The problem with the client who does not remember is twofold. Firstly whether that is credible. This can involve a number of associated problems. Whether something is credible can depend upon all the circumstances. Bear in in mind that a barrister also has an obligation not to mislead the court so that the explanation itself can cause problems. For example if the client says that he cannot remember a thing because he was stoned out of his brains on crack cocaine, that might be a good reason for not remembering, but is likely (apart from revealing a yet further offence of drug misuse) to give the jury an impression that in that state the defendant might well have been likely to commit whatever the offence charged was. However if the defendant's position is that that was the reason, then it is simply not possible for the barrister to put forward any different and sanitised reason. In any event since not being able to remember may avoid the defendant in giving evidence having to answer difficult questions, the jury made just regard this as all too convenient.

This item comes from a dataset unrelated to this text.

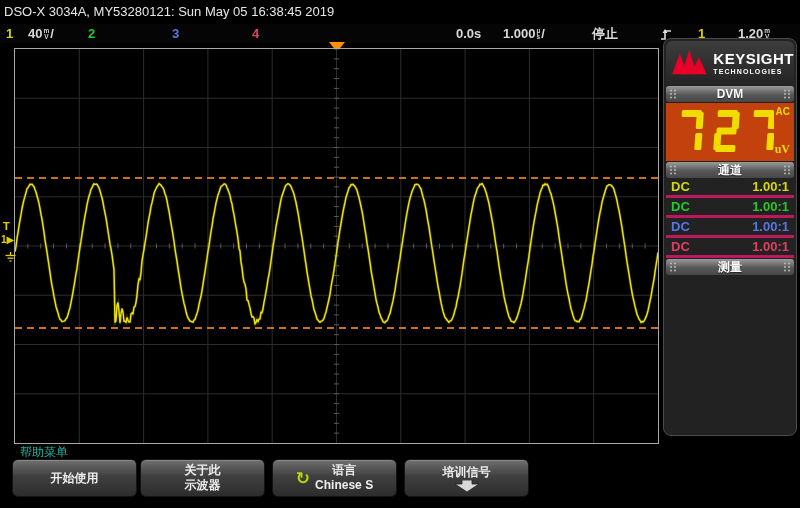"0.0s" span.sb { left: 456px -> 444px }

The second problem is what the barrister does. Normally you have to put your version of events to the other side's witnesses. However if you do not have a version of events it is rather more difficult to know exactly what you should be suggesting in terms of exploring the possibilities of what happened. The proper plea is also particularly difficult. Unlike in the example above, the client (if telling the truth about lack of recollection) cannot tell you whether he committed the offence or not. He is therefore likely to be asking the barrister to indicate what his plea should be. That is a much harder exercise because when a barrister deals with how something can be viewed, he or she sets that out so that the client can take a view on what he knows really happened and then decide upon his plea. When that analysis is being put forward to someone who can't remember what happened, it is much more likely to be the basis upon which the defendant decides whether to plead guilty or not. Of course if he is telling the truth he is making that decision not knowing whether he is guilty or not. That is a much more difficult scenario because it might mean that a defendant pleads guilty to something that in the event he did not do even though the circumstances look as though he did. (There are many cases where what seems to be a strong case suddenly collapses whether in the criminal or civil sphere). All the barrister can do in those circumstances is to set out their view, and ensure that the client knows that if the client really cannot remember, the question of plea is a matter for them, but the plea of guilty must be on the basis that they did it and unless they really want to do that then the other alternative is to test the evidence. Whichever way it goes it is always a difficult position for the barrister to be in.